Are you feeling irritable and tired, and are your breasts tender? Well, you might just be pregnant!
Nature has a strange way of working. You might feel low if you have your usual PMS symptoms and think it means that you haven't conceived, but in fact, there are many similarities between the symptoms of premenstrual syndrome (PMS) and those of early pregnancy. This is because the hormones that cause PMS are raised in pregnancy and so can cause the same symptoms. In addition to this, you might be irritable and emotional even without having PMS, just due to the anxiety of wanting to be pregnant and waiting to see whether or not your period arrives.
While you are in the middle of this storm of hormones and raging emotions it can be difficult to remain calm. Talk to your partner about your emotions and anxieties-just expressing that you're finding things stressful can help you get through this tense time. Alternatively, confide in a female relative or friend, who might be able to relate to how you're feeling.
Frustratingly, at this point it is still a waiting game; all you can do is try to be patient until you take your pregnancy test. If your period was due today-day 28 of your cycle-and hasn't made an appearance, you can take a test as early as today or tomorrow. Good luck!
Focus On... Your body
It's never too early to start Kegel exercises and you'll be glad you did once you become pregnant. The pelvic floor is a broad sling of muscles that stretches between your legs and extends from the pubic bone in front to the spine at the rear. It holds and supports your bladder, uterus, and bowel in place and controls the muscles which hold closed the anus, urethra, and vagina.
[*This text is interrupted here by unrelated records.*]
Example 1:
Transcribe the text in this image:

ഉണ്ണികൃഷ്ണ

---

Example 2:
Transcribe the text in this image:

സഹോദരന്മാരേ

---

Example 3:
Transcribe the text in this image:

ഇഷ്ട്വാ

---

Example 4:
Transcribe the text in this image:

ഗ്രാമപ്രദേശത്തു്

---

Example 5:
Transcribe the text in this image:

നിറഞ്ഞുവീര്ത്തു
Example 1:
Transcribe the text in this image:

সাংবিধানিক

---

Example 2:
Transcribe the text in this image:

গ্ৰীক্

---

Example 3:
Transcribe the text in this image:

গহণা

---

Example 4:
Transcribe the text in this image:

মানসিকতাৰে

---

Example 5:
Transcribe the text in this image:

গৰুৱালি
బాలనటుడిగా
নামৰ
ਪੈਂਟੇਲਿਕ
Try these simple steps to tone your pelvic floor:
First try to locate your pelvic floor: sit on a chair and close your eyes-now visualize the sling of muscles stretching right across your body holding your uterus and bladder.
Next contract your pelvic floor muscles pulling inward and upward, hold for a count of five, then release. Repeat this exercise at least 10 times a day.
Test: if you're having trouble identifying the muscles, imagine that you are trying to stop the flow of urine; the muscles you feel contracting are those of the pelvic floor.